What would you say to someone who’s interested in working with us and/or speaking to us about being a client?

Well, first of all, I would be always happy to have them speak to me about it, right? So yeah, I’d say every company is different, right?

Everybody’s different in terms of its culture and the approaches they want to take and what’s important to them about why they’re trying to implement a process like this and what they want to get out of it and how they want to sustain it long-term.

 I would emphasize to them, the important part is how you get it adopted, truly bought in at all levels, and then how you sustain that on a long-term basis so that in looking for a consulting partner, I think my advice to any company, is that you need to feel as comfortable as you can about the cultural fit of the people that are going to be working with you, number one.

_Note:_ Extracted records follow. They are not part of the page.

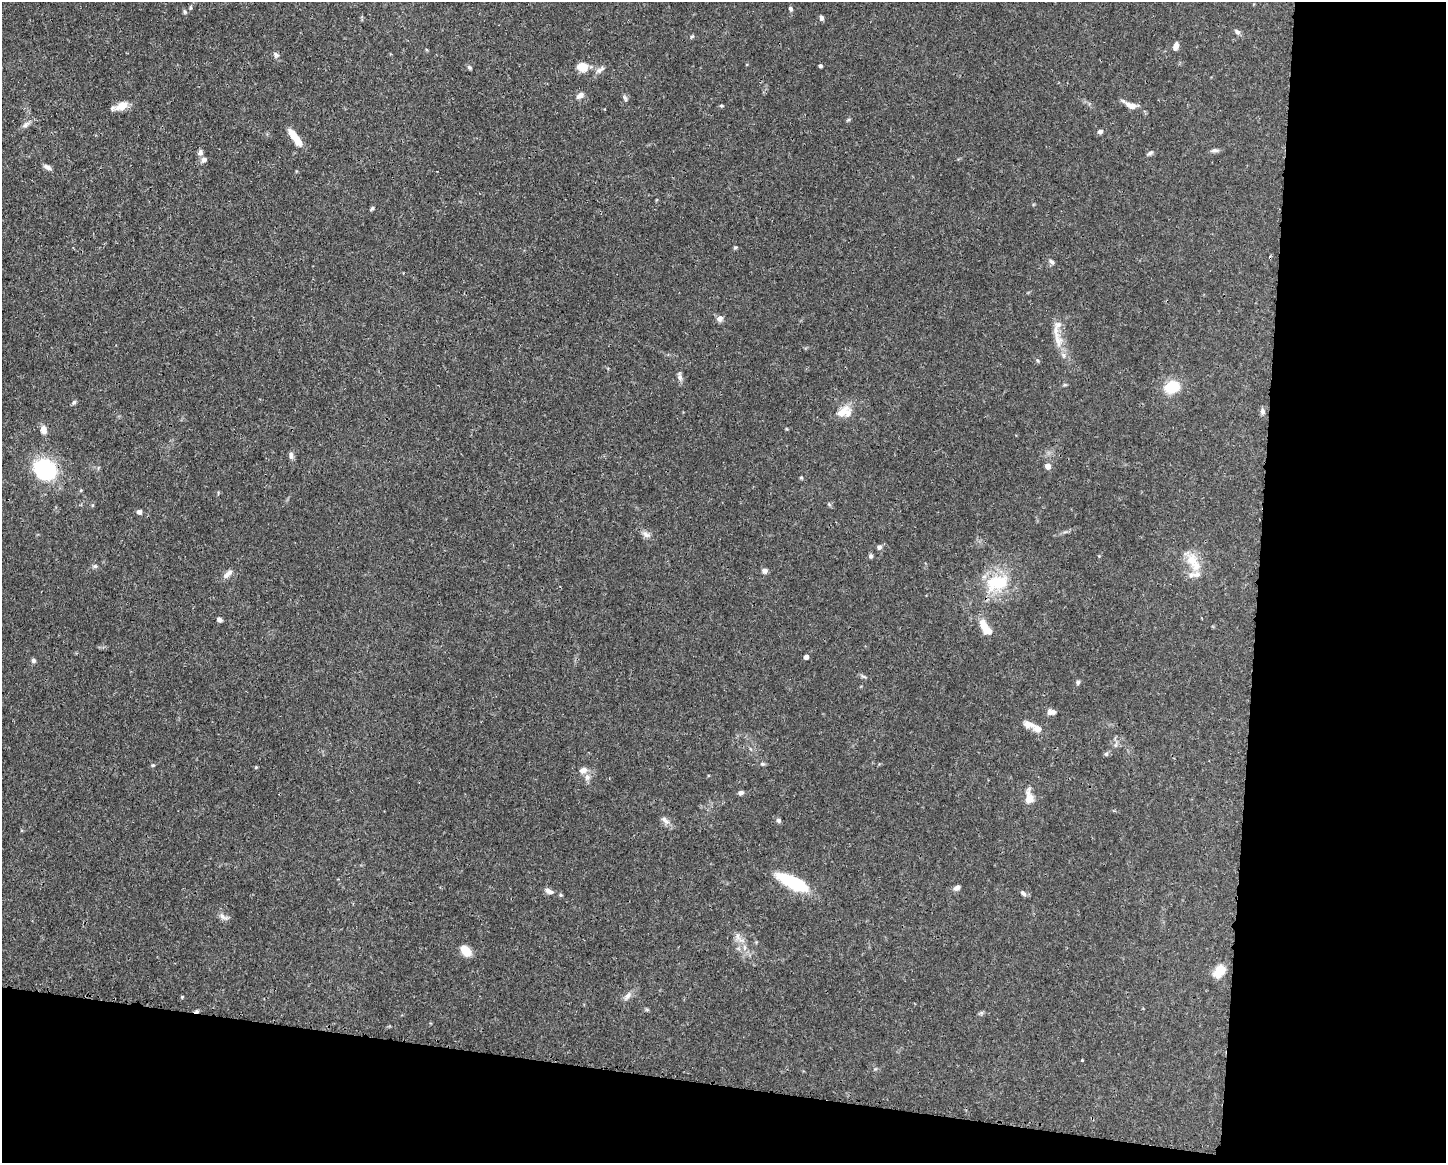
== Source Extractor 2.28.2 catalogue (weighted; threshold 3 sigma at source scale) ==
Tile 12 of 3 x 4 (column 3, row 4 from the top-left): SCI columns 3005-4448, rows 6-1166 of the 4674 x 4656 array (HDU 1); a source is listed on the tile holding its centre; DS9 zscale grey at full resolution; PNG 1448 x 1165 px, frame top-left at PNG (2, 2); no overlay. Shown black and unused: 20% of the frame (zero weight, under 3 of 4 exposures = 1% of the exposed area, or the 3 px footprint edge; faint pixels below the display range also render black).
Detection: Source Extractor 2.28.2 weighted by HDU 2 'WHT'; one run over the whole footprint, this tile lists its part. Background 0.0441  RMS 0.0029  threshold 0.0131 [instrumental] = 3 sigma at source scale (4.5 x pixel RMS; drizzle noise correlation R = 1.50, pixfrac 1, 0.05/0.05 arcsec/px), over >= 5 px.
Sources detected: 84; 1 cosmic-ray / hot-pixel residue — not listed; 7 inside a brighter listed object's ellipse — not listed separately; the other 76 listed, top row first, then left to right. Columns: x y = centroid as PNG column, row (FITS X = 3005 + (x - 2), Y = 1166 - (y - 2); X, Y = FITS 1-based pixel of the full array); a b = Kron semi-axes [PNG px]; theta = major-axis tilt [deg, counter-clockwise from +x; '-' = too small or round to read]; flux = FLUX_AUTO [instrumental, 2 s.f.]
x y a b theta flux
791 9 6 4 -69 0.62
184 12 7 4 -82 0.43
821 18 6 5 - 0.77
1237 32 9 6 -45 0.84
1176 46 7 5 73 1.7
276 54 8 6 -52 0.75
820 66 4 3 - 0.56
470 67 6 5 - 0.48
583 67 11 9 -9 4.2
600 70 15 5 36 1.2
580 95 9 6 37 1.4
625 98 9 4 -68 0.61
1131 105 14 7 -23 2.3
121 106 16 10 27 3.1
25 125 9 6 28 0.93
1100 131 6 5 - 0.87
295 137 22 7 -54 4.8
1214 150 11 5 0 0.78
200 152 7 6 - 1
1150 153 7 4 17 0.63
204 159 6 5 - 1.2
47 167 10 5 -30 1.1
372 208 7 4 45 0.45
735 247 5 4 - 0.36
1052 262 8 5 -46 0.7
719 319 8 7 - 1.2
1058 340 21 8 -72 3.6
1037 360 5 3 - 0.35
680 377 10 7 -80 0.99
1065 385 6 4 -17 0.34
1172 387 14 11 14 8.8
74 402 7 4 45 0.47
1263 411 8 6 -86 0.96
842 412 22 10 43 3.5
43 430 10 7 -77 1.9
291 455 9 6 -89 0.92
1048 466 5 5 - 2.1
45 469 24 21 -37 23
139 512 6 5 - 0.91
646 535 12 7 -22 1.3
879 547 7 6 - 0.75
871 556 6 5 - 0.57
1193 562 29 13 -63 6.1
95 566 6 5 - 0.54
764 571 6 6 - 1.1
228 574 15 6 43 1.5
997 583 34 20 15 13
219 620 7 5 -32 0.71
984 627 19 9 -63 3.9
806 657 4 4 - 1.5
33 660 6 6 - 0.64
863 676 9 4 -29 0.53
1078 682 6 5 - 0.49
1050 712 9 6 -79 0.95
1029 724 16 8 -16 2.1
1106 754 5 5 - 0.49
762 764 7 5 -2 0.5
153 765 6 3 17 0.32
583 770 12 9 24 1.5
741 793 6 5 - 0.76
1029 797 19 10 -85 3.1
778 820 7 5 -30 0.64
666 821 11 6 -30 1.2
793 883 32 10 -26 19
957 887 8 5 27 0.98
549 891 11 6 -25 1.3
1023 893 9 5 -44 0.77
561 895 5 4 - 0.39
223 917 12 6 -32 1.3
738 937 10 5 -77 1.3
465 951 11 8 -48 4.2
1219 971 16 10 49 4.4
628 996 14 5 58 1.3
182 997 3 3 - 0.37
981 1013 6 5 - 0.47
1082 1060 3 3 - 0.3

And number two, is you really need to make sure that the approaches that they’re going to take fit in with what you as an organization want to accomplish. Some companies might prefer to be more hands-off in their approach and have the consulting partner do more work for them. Personally, I’m not sure I buy into that because from a long-term success standpoint, but every company is different. So, I think they need to understand how they want to approach things, where they want to be in 12 to 18 months and then they need to pick the consultant organization that is best fit for them in terms of culture and approach. Methodology is methodology, right?

It’s how your partner helps you and what you’re expecting out of them that’s really important to determine for yourself and then make sure that that organization fits those needs.